- Original title: Historia del Guerrero y la Cautiva
- Country: Argentina
- Language: Spanish
- Genre: short story

Publication
- Published in: El Aleph
- Media type: Print
- Publication date: 1949

= Story of the Warrior and the Captive =

Short story by Jorge Luis Borges

"Story of the Warrior and the Captive" (original Spanish "Historia del Guerrero y la cautiva") is a short story by Argentine writer Jorge Luis Borges. It first appeared in 1949 in the short story collection El Aleph and later appeared in Labyrinths.

==Plot summary==
The story compares two figures who eschewed their culture in favor of a foreign culture.

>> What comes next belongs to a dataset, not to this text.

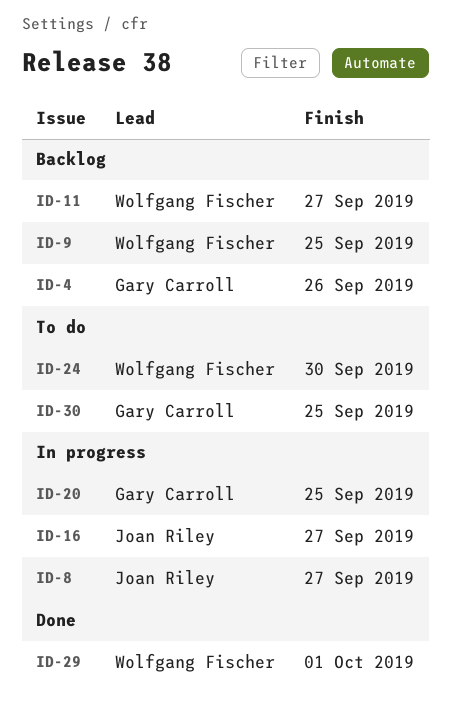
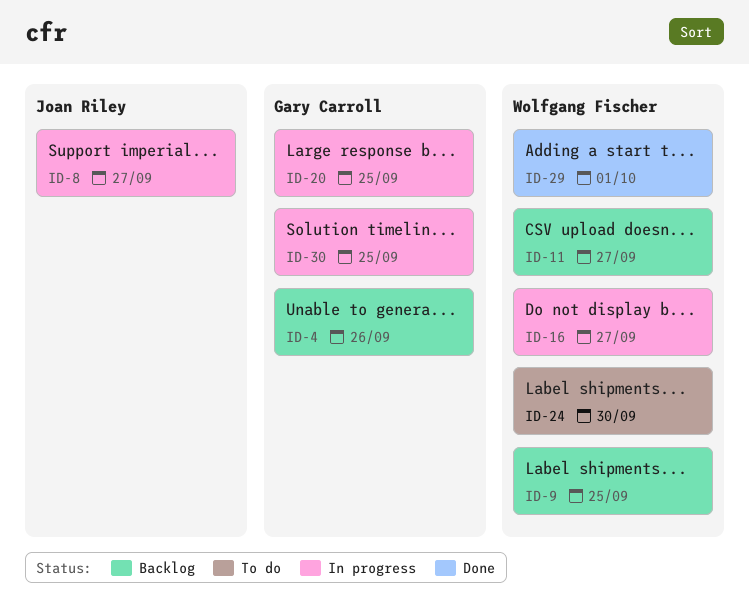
ID-16, owner: Joan Riley -> Wolfgang Fischer
ID-30, status: To do -> In progress

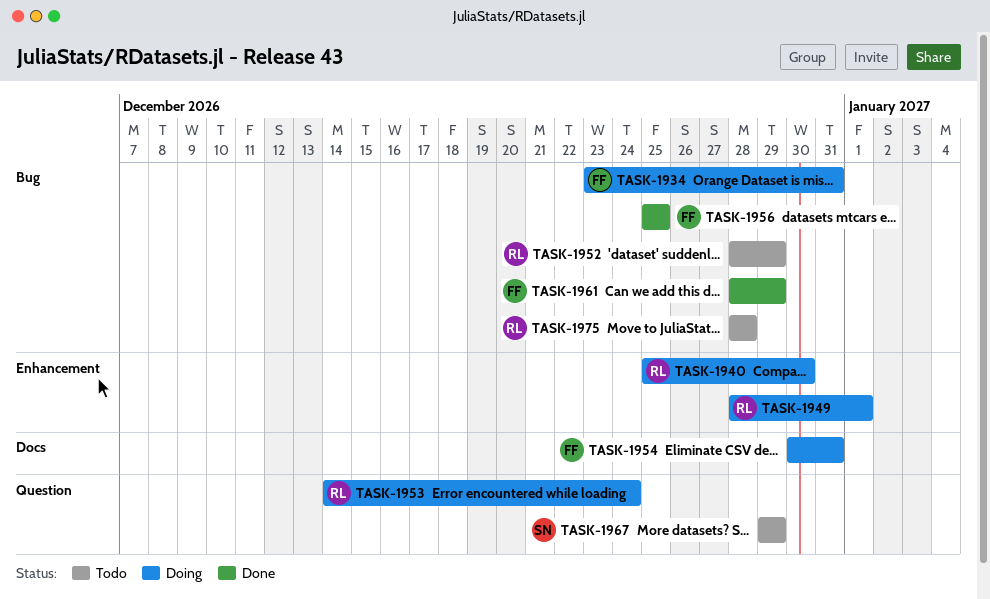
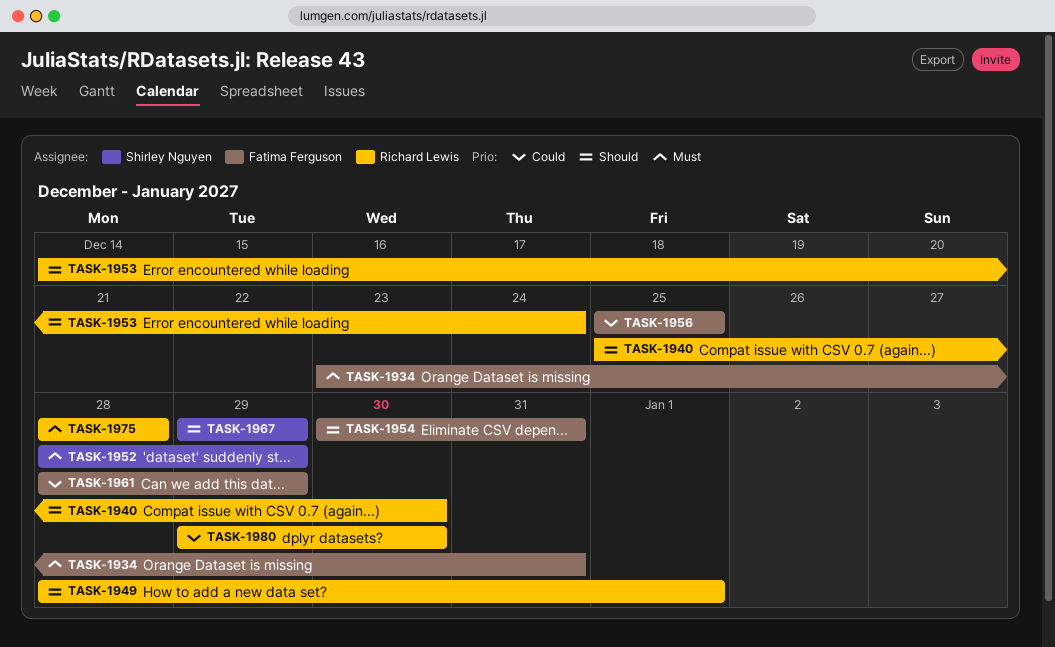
TASK-1952, owner: Richard Lewis -> Shirley Nguyen
TASK-1980: none -> present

The narrator first tells the story of Droctulft, a barbarian who, according to the historical writings of Paul the Deacon, abandoned the barbarian Lombards to join the Byzantine Army and defend the city of Ravenna.

The narrator then identifies himself as Borges (one of Borges's many forays into metafiction), and recounts a story that his grandmother had told him. He tells how his grandmother, an Englishwoman living in Buenos Aires in 1872, was introduced to another Englishwoman who, fifteen years earlier, had been taken captive by an indigenous tribe and wed to the chieftain. Borges's grandmother offers to protect her and retrieve her children, but the woman responds that she is happy with the natives and wishes to remain with them. Like Droctulft, she chose to leave the culture she was born into in favor of one completely alien to her.